DAR: Land distribution to Hacienda Luisita farmers must undergo process

Agrarian Reform Secretary Virgilio de los Reyes. www.dar.gov.ph/

CITY OF SAN FERNANDO— You don’t just marry anyone you meet in the streets, right?

Agrarian Reform Secretary Virgilio de los Reyes cited this common sense principle on Wednesday to explain why the distribution to farmers of Hacienda Luisita, the 6,443-hectare sugar estate owned by the family of President Benigno Aquino, must undergo a process that could stand legal scrutiny.

The Supreme Court ruled with finality in April that 4,915 ha of the estate should be distributed to 6,296 farmworkers.

De los Reyes was here to join the local commemoration of the 24th anniversary of the Comprehensive Agrarian Reform Program (CARP), a social justice initiative launched by the late President Corazon Aquino.

Told that Luisita workers resented the interviews undertaken by the Department of Agrarian Reform in the course of releasing their lands, De los Reyes said,  “Interviewing is no guarantee all of them are getting lots.”

So far, the DAR has interviewed 8,400 farmworkers as it validates who among them, or their heirs, signed the November 1989 agreement under which they agreed to receive shares of stocks in the estate instead of land.

The Supreme Court upheld the decision of the Presidential Agrarian Reform Council in 2005 to scrap the deal, upholding findings that it did not improve the lives of the farmers.

De los Reyes said his department had concluded the first round of interviews and was to complete the second and third rounds next month.

The verification process is arduous but necessary, he said, adding that the Luisita estate was “managed as a plantation, not by a kasama system where there is a farmworker [assigned to] specific parcels [on record].”

De los Reyes said that the distribution of the estate comprising 17 land titles on 1,746 lots could take time.

So far, 20 percent of the signatories have been confirmed dead and their heirs have come forward to claim their share of the land to be distributed.

Litmus test

Commentators have said that Hacienda Luisita could serve as the litmus test of the Aquino administration’s sincerity in implementing agrarian reform.

In an interview with the Philippine Daily Inquirer on Friday, De los Reyes addressed criticism that his department had been “consistently underperforming” in implementing CARP, which expires in two years. DAR still has to cover nearly 1 million ha comprising some of the country’s prime agricultural lands.

“We have the unfortunate curse of undertaking the land reform program under a democracy and the rule of law. If you look at other countries, the land reform program was undertaken under a dictatorial regime, where people who didn’t give up land were shot. We’re doing this under the rule of law, and under the rule of law, due process is important,” he said.

Some 300 farmers from Negros Occidental and Bukidnon staged a 10-day march to Manila earlier this month to press full implementation of the land-to-the-tiller program. In a meeting with the farmers in Malacañang on June 14, President Aquino promised that he would carry out the reform program his mother initiated before its expiration in June 2014.

Too legalistic?

The President said that notices of coverage for lands 25 ha and above and 10 ha and above would be issued by December 2012 and lands under 10 ha not later than July 2013.
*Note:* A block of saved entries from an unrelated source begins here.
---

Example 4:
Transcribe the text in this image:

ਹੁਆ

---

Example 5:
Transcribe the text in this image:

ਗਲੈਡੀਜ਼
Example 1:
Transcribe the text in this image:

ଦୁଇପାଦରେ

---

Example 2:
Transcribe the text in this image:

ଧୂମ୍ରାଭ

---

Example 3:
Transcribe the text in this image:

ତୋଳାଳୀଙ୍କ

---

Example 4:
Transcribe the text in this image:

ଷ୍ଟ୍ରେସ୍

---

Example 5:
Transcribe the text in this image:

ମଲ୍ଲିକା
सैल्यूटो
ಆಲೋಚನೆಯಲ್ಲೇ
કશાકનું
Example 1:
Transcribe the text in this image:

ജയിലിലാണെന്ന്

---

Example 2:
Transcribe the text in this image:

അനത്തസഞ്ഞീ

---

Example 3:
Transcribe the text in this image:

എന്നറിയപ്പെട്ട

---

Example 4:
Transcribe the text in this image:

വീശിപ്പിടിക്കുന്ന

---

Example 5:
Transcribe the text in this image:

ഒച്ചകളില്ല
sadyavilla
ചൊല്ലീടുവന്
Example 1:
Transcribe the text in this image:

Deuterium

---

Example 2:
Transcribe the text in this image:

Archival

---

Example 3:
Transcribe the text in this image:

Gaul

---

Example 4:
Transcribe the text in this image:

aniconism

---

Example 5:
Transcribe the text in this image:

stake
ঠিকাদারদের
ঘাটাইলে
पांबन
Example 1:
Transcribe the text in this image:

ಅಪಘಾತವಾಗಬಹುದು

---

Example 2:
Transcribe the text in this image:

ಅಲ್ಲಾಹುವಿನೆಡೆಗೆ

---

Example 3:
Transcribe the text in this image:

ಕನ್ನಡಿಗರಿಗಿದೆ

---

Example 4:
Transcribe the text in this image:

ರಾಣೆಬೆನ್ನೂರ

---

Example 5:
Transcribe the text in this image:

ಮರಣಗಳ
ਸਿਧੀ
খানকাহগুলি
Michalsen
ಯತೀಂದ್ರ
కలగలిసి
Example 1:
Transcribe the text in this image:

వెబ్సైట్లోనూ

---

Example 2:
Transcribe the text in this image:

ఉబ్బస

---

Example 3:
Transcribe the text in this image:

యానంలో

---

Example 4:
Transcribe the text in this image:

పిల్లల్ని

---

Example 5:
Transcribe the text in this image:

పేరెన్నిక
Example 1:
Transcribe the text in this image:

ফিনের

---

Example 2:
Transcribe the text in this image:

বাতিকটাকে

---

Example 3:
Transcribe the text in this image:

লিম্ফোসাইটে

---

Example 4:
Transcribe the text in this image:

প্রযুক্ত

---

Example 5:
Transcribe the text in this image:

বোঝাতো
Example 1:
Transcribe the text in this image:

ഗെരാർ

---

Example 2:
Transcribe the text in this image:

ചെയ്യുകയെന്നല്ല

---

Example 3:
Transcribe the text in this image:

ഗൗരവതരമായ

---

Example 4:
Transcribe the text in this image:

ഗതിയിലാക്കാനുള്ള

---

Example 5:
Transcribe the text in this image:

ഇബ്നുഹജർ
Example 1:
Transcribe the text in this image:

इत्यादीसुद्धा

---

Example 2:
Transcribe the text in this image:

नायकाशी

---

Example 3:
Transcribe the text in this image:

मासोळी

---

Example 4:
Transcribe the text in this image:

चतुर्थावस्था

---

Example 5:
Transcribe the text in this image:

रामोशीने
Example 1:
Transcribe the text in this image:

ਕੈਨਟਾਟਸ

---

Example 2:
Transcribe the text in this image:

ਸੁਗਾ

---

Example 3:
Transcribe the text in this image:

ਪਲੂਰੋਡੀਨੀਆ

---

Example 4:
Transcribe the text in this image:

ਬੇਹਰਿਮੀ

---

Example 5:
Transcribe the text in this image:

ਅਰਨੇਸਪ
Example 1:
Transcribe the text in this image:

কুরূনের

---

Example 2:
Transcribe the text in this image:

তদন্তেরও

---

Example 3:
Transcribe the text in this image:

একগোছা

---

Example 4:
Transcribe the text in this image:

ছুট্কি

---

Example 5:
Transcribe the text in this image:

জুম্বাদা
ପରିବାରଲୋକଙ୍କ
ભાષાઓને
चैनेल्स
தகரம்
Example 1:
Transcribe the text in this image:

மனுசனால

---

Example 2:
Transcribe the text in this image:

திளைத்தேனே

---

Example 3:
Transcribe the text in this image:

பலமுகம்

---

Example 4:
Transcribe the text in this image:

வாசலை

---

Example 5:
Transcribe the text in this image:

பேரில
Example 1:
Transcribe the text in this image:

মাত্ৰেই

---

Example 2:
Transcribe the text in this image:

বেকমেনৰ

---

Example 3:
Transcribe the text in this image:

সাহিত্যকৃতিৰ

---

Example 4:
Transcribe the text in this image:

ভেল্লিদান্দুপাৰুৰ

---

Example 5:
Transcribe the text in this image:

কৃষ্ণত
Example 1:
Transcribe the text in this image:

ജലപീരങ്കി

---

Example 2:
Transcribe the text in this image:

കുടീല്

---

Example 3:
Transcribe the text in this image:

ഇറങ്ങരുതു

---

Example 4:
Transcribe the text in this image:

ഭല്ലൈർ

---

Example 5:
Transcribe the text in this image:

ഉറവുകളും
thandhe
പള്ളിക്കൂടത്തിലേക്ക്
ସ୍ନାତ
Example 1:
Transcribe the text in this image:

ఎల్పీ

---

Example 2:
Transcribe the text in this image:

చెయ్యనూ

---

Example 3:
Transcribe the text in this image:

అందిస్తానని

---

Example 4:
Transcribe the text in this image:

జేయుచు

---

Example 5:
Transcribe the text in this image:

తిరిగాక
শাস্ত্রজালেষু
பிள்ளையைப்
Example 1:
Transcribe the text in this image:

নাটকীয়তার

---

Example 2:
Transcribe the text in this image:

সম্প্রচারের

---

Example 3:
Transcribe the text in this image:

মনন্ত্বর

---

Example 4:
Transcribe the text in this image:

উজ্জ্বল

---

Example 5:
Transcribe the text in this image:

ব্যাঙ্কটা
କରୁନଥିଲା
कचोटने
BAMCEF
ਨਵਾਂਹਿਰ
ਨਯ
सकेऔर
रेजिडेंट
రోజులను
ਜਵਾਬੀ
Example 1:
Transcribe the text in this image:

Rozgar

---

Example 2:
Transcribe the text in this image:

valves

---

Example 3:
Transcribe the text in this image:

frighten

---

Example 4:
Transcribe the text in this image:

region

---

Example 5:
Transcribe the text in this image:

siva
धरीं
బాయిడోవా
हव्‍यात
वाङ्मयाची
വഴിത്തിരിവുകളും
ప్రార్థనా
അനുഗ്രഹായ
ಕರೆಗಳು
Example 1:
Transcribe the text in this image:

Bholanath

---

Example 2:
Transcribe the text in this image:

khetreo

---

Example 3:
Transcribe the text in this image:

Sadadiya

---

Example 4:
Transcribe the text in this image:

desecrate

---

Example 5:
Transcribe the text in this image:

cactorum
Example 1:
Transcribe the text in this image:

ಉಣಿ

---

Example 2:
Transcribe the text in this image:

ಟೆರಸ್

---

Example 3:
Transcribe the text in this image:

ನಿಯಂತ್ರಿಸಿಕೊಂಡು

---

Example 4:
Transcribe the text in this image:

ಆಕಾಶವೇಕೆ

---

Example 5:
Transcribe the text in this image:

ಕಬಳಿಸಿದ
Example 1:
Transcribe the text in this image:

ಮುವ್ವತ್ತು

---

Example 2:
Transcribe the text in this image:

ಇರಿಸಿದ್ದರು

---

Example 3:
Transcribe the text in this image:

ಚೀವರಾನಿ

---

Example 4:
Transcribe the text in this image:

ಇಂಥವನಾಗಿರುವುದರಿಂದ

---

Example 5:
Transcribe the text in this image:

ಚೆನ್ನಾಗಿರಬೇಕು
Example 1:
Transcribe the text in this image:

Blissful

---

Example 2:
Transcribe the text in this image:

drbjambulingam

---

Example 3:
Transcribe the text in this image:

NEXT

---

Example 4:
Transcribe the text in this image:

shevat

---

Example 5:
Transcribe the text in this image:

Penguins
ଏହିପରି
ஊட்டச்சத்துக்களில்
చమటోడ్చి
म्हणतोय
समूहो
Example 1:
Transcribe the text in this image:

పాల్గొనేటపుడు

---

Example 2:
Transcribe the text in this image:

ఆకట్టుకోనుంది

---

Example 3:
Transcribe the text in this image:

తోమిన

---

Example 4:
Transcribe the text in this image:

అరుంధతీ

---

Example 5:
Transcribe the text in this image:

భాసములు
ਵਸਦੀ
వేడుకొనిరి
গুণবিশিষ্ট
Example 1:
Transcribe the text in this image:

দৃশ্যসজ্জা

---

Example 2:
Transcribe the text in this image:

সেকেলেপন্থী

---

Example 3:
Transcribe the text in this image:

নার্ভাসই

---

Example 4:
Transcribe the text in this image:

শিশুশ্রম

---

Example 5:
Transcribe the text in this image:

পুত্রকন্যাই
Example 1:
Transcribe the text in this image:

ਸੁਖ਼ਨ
De los Reyes dismissed claims that he was too “legalistic,” saying that he preferred to make decisions that would stand the scrutiny of the Supreme Court, rather than to merely please the farmers.

“I’m not here to run for anything else. I’m not going to make a decision which is not based on evidence,” he said, recalling rulings by past DAR secretaries overturned by the high court.

De los Reyes admitted that the private agricultural landholdings in Negros Occidental were the most contentious, but he said the DAR was on track of covering them by December 2012.

After he came onboard in 2010, De los Reyes said he discovered that the old notices of coverage had a lot of defects: It was uncertain whether landowners got them and, if ever they were received, their return was not tracked, and the recipients’ names could not be deciphered.

“When we opened the folders, we realized that a lot of the titles we have were not current,” he said, pointing out that the lands had either been sold, or been subdivided into different titles.

“So even if we send the notice of coverage, it would not be titled. This is a very big problem in the notice of coverage,” he said.

Inaccurate technical descriptions of landholdings were another matter, he said.

Even so, the DAR was closely working with the Land Registration Authority, Land Bank of the Philippines and Social Security System to set up a system of coverage, De los Reyes said.

“Our promise to issue notice of coverage to lands above 10 ha by December 2012, I think we can do that. We’re very confident we can meet that target,” he said, referring to 600,000-ha landholdings nationwide, including at least 120,000 ha in Negros.